Camino por la vereda que me lleva a mi tienda. Se me acerca, por atrás, (
me doy cuenta porque en La parada hay que caminar con un ojo atrás) un conocido,
el flaco comanche, tan flaco
como si fuera la mitad que conocí . Apodo en honor- o deshonor- a
su padre que acuñó Alfredo, nuestro primer empleado.

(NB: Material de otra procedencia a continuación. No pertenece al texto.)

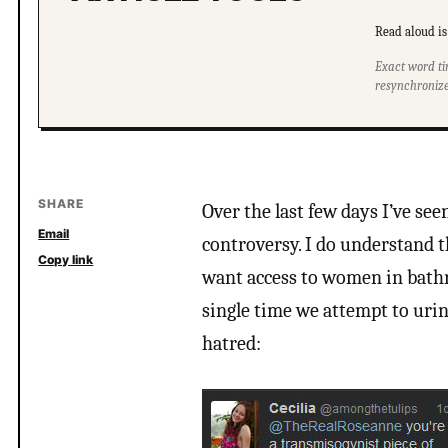
Read aloud is 
Exact word ti
resynchronize
SHARE
Over the last few days I’ve se
Email
controversy. I do understand t
Copy link
want access to women in bathr
single time we attempt to urin
hatred: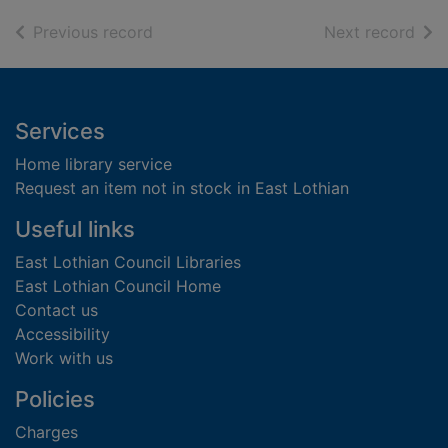
of search results
of s
Previous record
Next record
Footer
Services
Home library service
Request an item not in stock in East Lothian
Useful links
East Lothian Council Libraries
East Lothian Council Home
Contact us
Accessibility
Work with us
Policies
Charges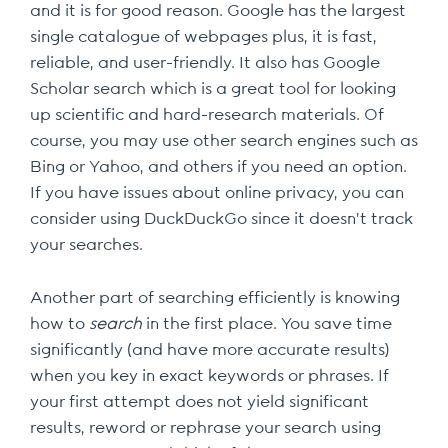
and it is for good reason. Google has the largest
single catalogue of webpages plus, it is fast,
reliable, and user-friendly. It also has Google
Scholar search which is a great tool for looking
up scientific and hard-research materials. Of
course, you may use other search engines such as
Bing or Yahoo, and others if you need an option.
If you have issues about online privacy, you can
consider using DuckDuckGo since it doesn’t track
your searches.
Another part of searching efficiently is knowing
how to
search
in the first place. You save time
significantly (and have more accurate results)
when you key in exact keywords or phrases. If
your first attempt does not yield significant
results, reword or rephrase your search using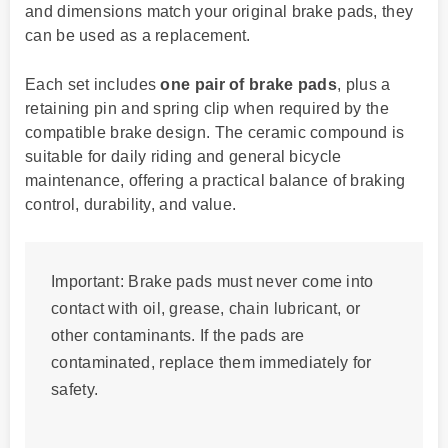
and dimensions match your original brake pads, they
can be used as a replacement.
Each set includes
one pair of brake pads
, plus a
retaining pin and spring clip when required by the
compatible brake design. The ceramic compound is
suitable for daily riding and general bicycle
maintenance, offering a practical balance of braking
control, durability, and value.
Important:
Brake pads must never come into
contact with oil, grease, chain lubricant, or
other contaminants. If the pads are
contaminated, replace them immediately for
safety.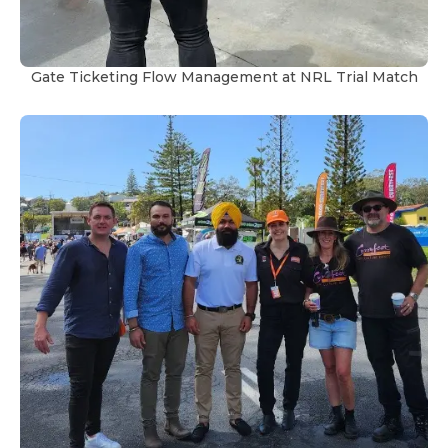
Gate Ticketing Flow Management at NRL Trial Match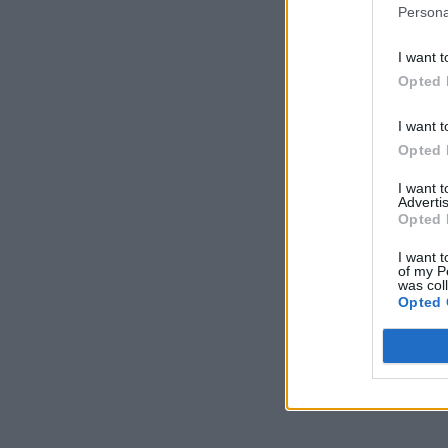
Persona
I want t
Opted 
I want t
Opted 
I want 
Advertis
Opted 
I want t
of my P
was col
Opted 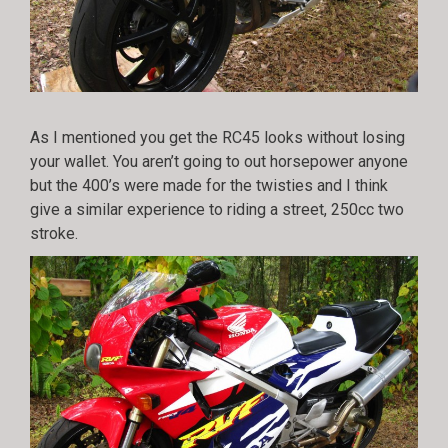
As I mentioned you get the RC45 looks without losing
your wallet. You aren’t going to out horsepower anyone
but the 400’s were made for the twisties and I think
give a similar experience to riding a street, 250cc two
stroke.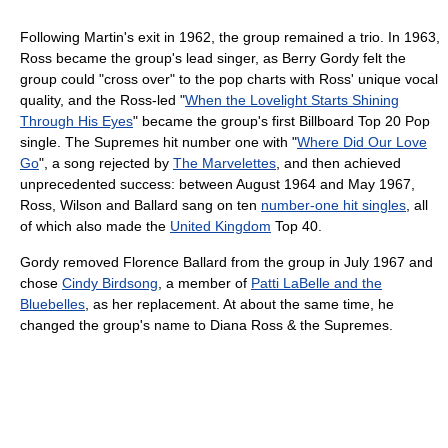
Following Martin's exit in 1962, the group remained a trio. In 1963,
Ross became the group's lead singer, as Berry Gordy felt the
group could "cross over" to the pop charts with Ross' unique vocal
quality, and the Ross-led "
When the Lovelight Starts Shining
Through His Eyes
" became the group's first Billboard Top 20 Pop
single. The Supremes hit number one with "
Where Did Our Love
Go
", a song rejected by
The Marvelettes
, and then achieved
unprecedented success: between August 1964 and May 1967,
Ross, Wilson and Ballard sang on ten
number-one hit singles
, all
of which also made the
United Kingdom
Top 40.
Gordy removed Florence Ballard from the group in July 1967 and
chose
Cindy Birdsong
, a member of
Patti LaBelle and the
Bluebelles
, as her replacement. At about the same time, he
changed the group's name to Diana Ross & the Supremes.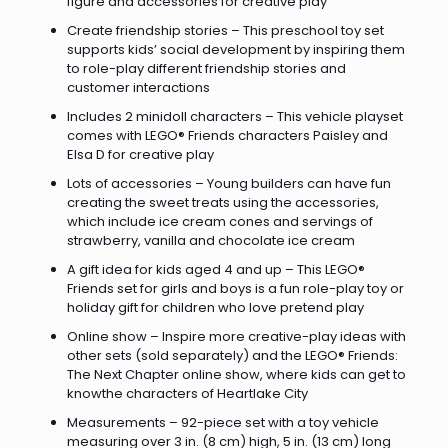
figure and accessories for creative play
Create friendship stories – This preschool toy set
supports kids’ social development by inspiring them
to role-play different friendship stories and
customer interactions
Includes 2 minidoll characters – This vehicle playset
comes with LEGO® Friends characters Paisley and
Elsa D for creative play
Lots of accessories – Young builders can have fun
creating the sweet treats using the accessories,
which include ice cream cones and servings of
strawberry, vanilla and chocolate ice cream
A gift idea for kids aged 4 and up – This LEGO®
Friends set for girls and boys is a fun role-play toy or
holiday gift for children who love pretend play
Online show – Inspire more creative-play ideas with
other sets (sold separately) and the LEGO® Friends:
The Next Chapter online show, where kids can get to
knowthe characters of Heartlake City
Measurements – 92-piece set with a toy vehicle
measuring over 3 in. (8 cm) high, 5 in. (13 cm) long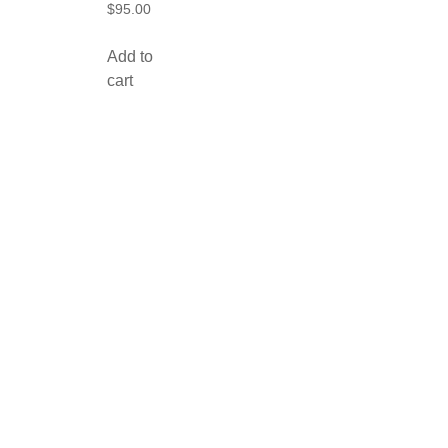
$
95.00
Add to
cart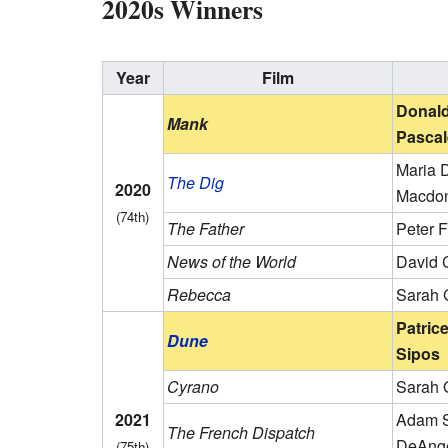
2020s Winners
Year
Film
Donald
Mank
Pascal
Maria D
The Dig
2020
Macdo
(74th)
The Father
Peter 
News of the World
David 
Rebecca
Sarah 
Patric
Dune
Sipos
Cyrano
Sarah 
2021
Adam S
The French Dispatch
DeAng
(75th)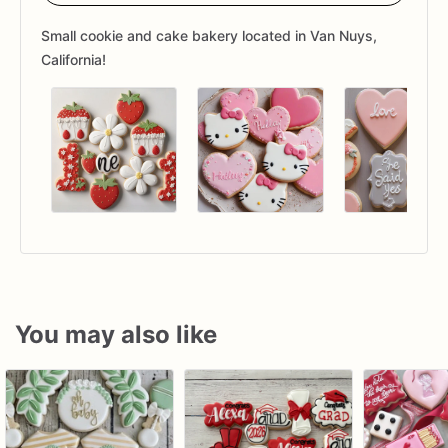
Small cookie and cake bakery located in Van Nuys,
California!
You may also like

El papá, estibador, venía de su natal Huancavelica
a trabajar en la cuadra, adosado con una vincha a su cabello lacio y
largo, cierta vez, dormido sobre una silleta, Alfredo le pegó una pluma a la vincha:
¡Pareces un comanche! le dijo cuando se despertó quedándose con el mote el
viejo, y, sucesivamente, sus cuatro hijos que trabajaban también el mismo
oficio.
-¡Qué
tal! me dice, ahora, el hijo mayor de comanche y después de unos
preámbulos me pregunta por Solina.
- No
sé nada de ella, le miento, reconociendo que él fue testigo del romance que
tuve con ella hace varios años y qué, ahora, se de ella por terceras personas: una honorable señora casada con hijos
con hartas propiedades y un buen negocio.
-Yo
la veo, insiste, ¿no quieres que le diga algo?
-¡Nooo,
ya pasó!, le digo, gracias de todos modos
Caminamos
un par de cuadras y nos despedimos, y va cada uno por su rumbo
-¡Cuídate!
le digo apuntando su salud
resquebrajada
Y se
despide con una sonrisa cadavérica.
*
Cuando
despierto caigo en cuenta que el hijo de comanche ha muerto hace muchos
años de tuberculosis; y yo ya no tengo tienda.
Últimamente
estoy soñando con personas muertas…incluso, con Solina, muerta para mi.